The format of string resources


Unlike the other resource formats, where the resource identifier is the same as the value listed in the *.rc file, string resources are packaged in “bundles”. There is a rather terse description of this in Knowledge Base article Q196774. Today we’re going to expand that terse description into actual code.

The strings listed in the *.rc file are grouped together in bundles of sixteen. So the first bundle contains strings 0 through 15, the second bundle contains strings 16 through 31, and so on. In general, bundle N contains strings (N-1)*16 through (N-1)*16+15.

The strings in each bundle are stored as counted UNICODE strings, not null-terminated strings. If there are gaps in the numbering, null strings are used. So for example if your string table had only strings 16 and 31, there would be one bundle (number 2), which consists of string 16, fourteen null strings, then string 31.

(Note that this means there is no way to tell the difference between “string 20 is a string that has length zero” and “string 20 doesn’t exist”.)

The LoadString function is rather limiting in a few ways:

  • You can’t pass a language ID. If your resources are multilingual, you can’t load strings from a nondefault language.

  • You can’t query the length of a resource string.

Let’s write some functions that remove these limitations.

LPCWSTR FindStringResourceEx(HINSTANCE hinst,
 UINT uId, UINT langId)

Problem to work on: According to the article on the format of string resources, why can't you tell a string 20 that has length zero from a string 20 that doesn't exist? Answer in one to three sentences.

Given material:
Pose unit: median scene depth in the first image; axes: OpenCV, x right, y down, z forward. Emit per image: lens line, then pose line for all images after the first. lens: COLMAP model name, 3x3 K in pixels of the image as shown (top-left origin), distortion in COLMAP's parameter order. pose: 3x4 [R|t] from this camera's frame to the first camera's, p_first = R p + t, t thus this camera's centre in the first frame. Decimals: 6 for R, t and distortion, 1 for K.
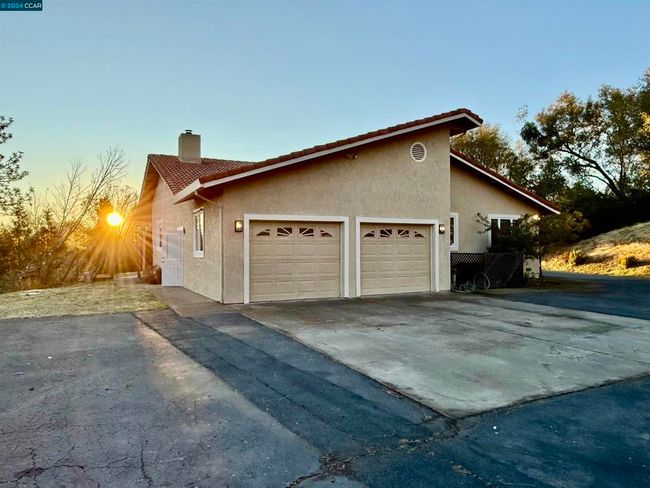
lens RADIAL K [[456.9, 0, 325.1], [0, 456.9, 245.1], [0, 0, 1]] dist [0.002636, 0.001995]
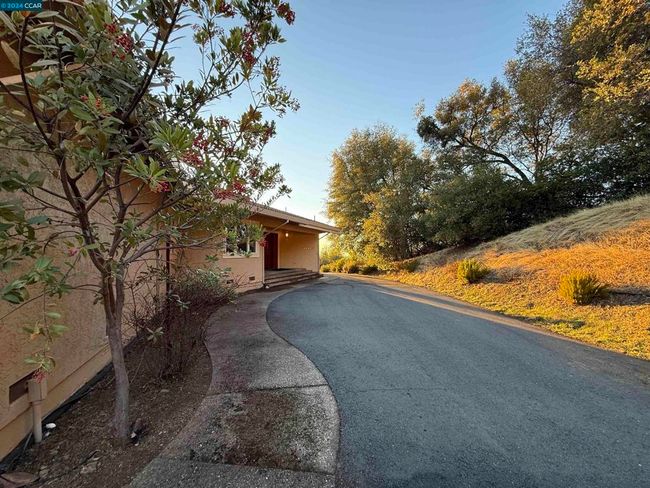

Answer to this task: Strings are grouped in bundles of sixteen and stored as counted Unicode strings, and any gaps in the numbering are filled with null strings. A missing string is therefore stored the same way as a string of length zero.